Lingual braces are hidden behind the teeth and are therefore "invisible" when you smile. Lingual braces are an excellent option for adult patients who need traditional orthodontic treatment but do not like the appearance of traditional braces.
What will I gain from orthodontic treatment?
The benefits of orthodontic treatment can include the following:
• Removal of dental crowding (or sometimes closing gaps)
•Alignment of the upper and lower dental arches
• Correction of the bite of the teeth so that the front teeth meet on closing and the back teeth mesh together
• Reducing the likelihood of damage to prominent teeth
•Enhancing facial aesthetics
• Accommodating impacted, unerupted or displaced teeth
• Preparation for advanced dental treatment, such as crowns, bridges or dental implants
•Reversing the drifting of the teeth in older patients who have suffered from advanced gum disease.
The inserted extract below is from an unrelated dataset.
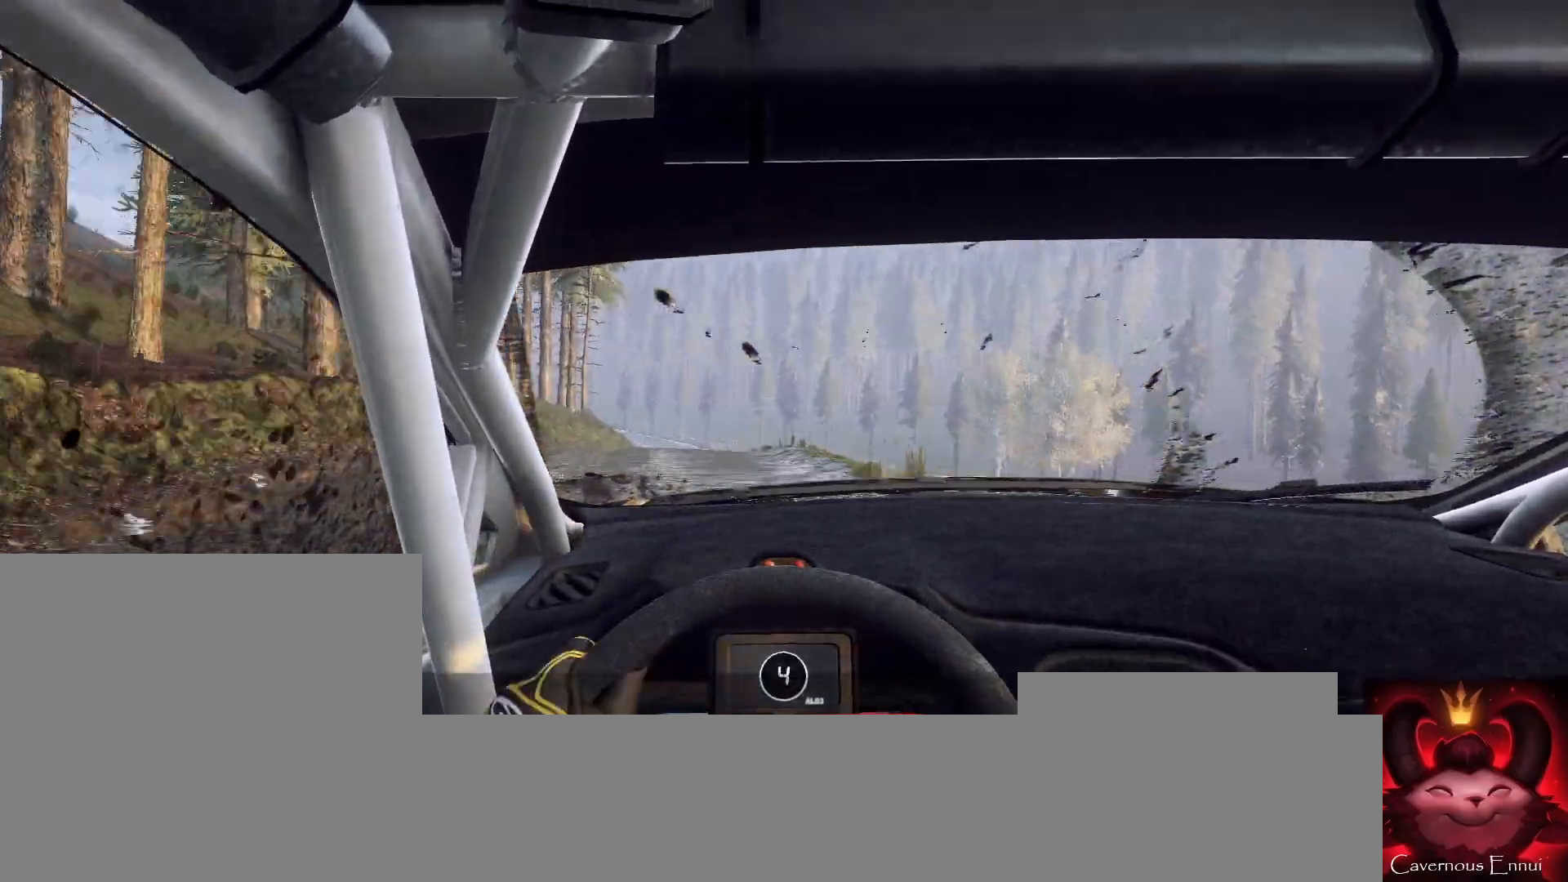
{"buttons": [], "left_stick": "center", "right_stick": "up", "events": [[267, "left_stick", "left"], [500, "left_stick", "center"]]}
Will orthodontic treatment stop me getting gum disease or tooth decay?
There is little evidence that orthodontic treatment in general confers such a benefit. However there are individual cases where treatment clearly has been beneficial.
What about social and psychological benefits?
Many patients will comment on how much they gain from a good smile. However research evidence for this has been rather elusive. A recent study by Shaw and co-workers (British Journal of Health Psychology January 22 2007) found no evidence of improved self-esteem, wheras another recent study by Johal (British Dental Journal 202 January 27 2007) showed that the quality of life was significantly improved.